Online media has likely been the most prominent vector for spreading medical narratives that pathologize Blackness. Statements on Black health often overlook the roles that socioeconomic disparities and anti-Blackness play in health outcomes. They position race as the disease.

To explore this topic, I built a web scraper to gather hundreds of sentences containing the keywords “black” or “African” from WebMD, one of the most popular online destinations for medical information. Occurrences of these keywords are also present in the articles that WebMD licenses from Health Day, a company that licenses health-related news to major publications.

This repository can be forked and modified to support scraping sentence that match any set of keywords on WebMD.

Accessing the Dataset

Updated versions of the dataset are published as releases on this repository. You can also use the code in this repository to manually construct the dataset by re-running these scrapers on your own device.

In the future, this dataset will be stored in a database and will be accessible through an API. I also plan to make this scraper run automatically and intermittently so that the dataset grows over time.

Prerequisites

This project is meant to support Python 3, but is also likely to work correctly with Python 2.

Install pipenv to download the dependencies.

brew install pipenv
pipenv install

Install the spaCy English language model that will be used for senticizing.

python -m spacy download en_core_web_sm

Start the virtual environment containing the downloaded dependencies:

pipenv shell

Download a version of Chromedriver that supports your version of Google Chrome. You can see your version of Chrome by visiting chrome://settings/help in the Chrome browser.

Usage

This project collects sentences from WebMD following a two step process:

  1. Use the Search Results Scraper (search_results.py) to scrape links to articles that appear in the search results for the query "African American" on WebMD.
  2. Use the the Article Sentences Scraper (article_sents.py) to visit each search result link collected in the previous step, collect the relevant sentences from each article, and place them into a final output file.

Search Results Scraper

To scrape search results for the term "African American" on WebMD, use the following command:

python search_results.py --output-folder=path/to/ouput/folder

This command will result in the creation of two newline-delimited .txt files inside of the specified folder: one containing news article links (those that contain /news/) and one containing all other links.

--output-folder= OR -o

Optional parameter used for specifying which directory to place the output files into. If the directory doesn't exist, it will be created.

Article Sentences Scraper

To scrape sentences containing the keywords 'black' or 'african' from WebMD articles, use the following command:

python article_sents.py --chromedriver-path=path/to/chromedriver --input-article-links=path/to/search-result-links-file.txt --output-file=path/to/output-file.csv --filter-results

This command will result in the creation of a CSV file that contains a collection of sentences matching the keywords. Use of the --filter-results flag also means that the results will be filtered to remove potentially irrelevant sentences.

--chromedriver-path= OR -c

Required parameter used to specify the path to your Chromedriver binary.
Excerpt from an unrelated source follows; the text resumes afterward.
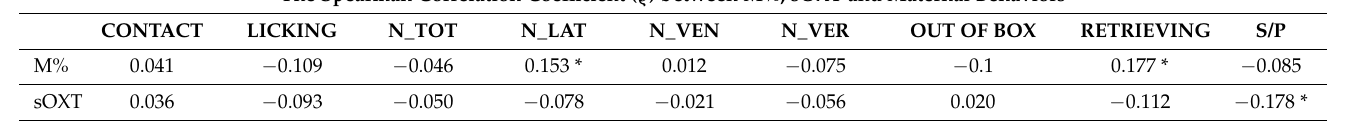
Table 4. The Spearman correlation coefficient ( (cid:36) ) between the percentage of male puppies (M%), sOXT and duration of the observed maternal behaviors: Contact, licking, total nursing (N_TOT) [nursing lateral (N_LAT) + nursing ventral (N_VEN) + nursing vertical (N_VER)], retrieving, sniffing/poking (S/P), and out of box. The Spearman Correlation Coefficient ( (cid:36) ) between M%, sOXT and Maternal Behaviors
--input-article-links= OR -i

Required parameter used to specify the path to the newline-delimited .txt file containing the links to the articles that this scraper should evaluated. The simplest approach is to specify a file that was created by the Search Results Scraper.

--output-file= OR -o

Optional parameter to specify the path to the CSV file where the results will be stored. If the directory doesn't exist, it will be created. If an output file containing some results is specified, this program will skip links that have already been evaluated. This is a good technique to use if you need to resume scraping after quitting the scraper before it finishes.

--filter-results OR -f

Optional flag used to specify that the sentences collected from WebMD articles should be filtered to remove potentially irrelevant sentences based on the logic in utils/filter_results.py.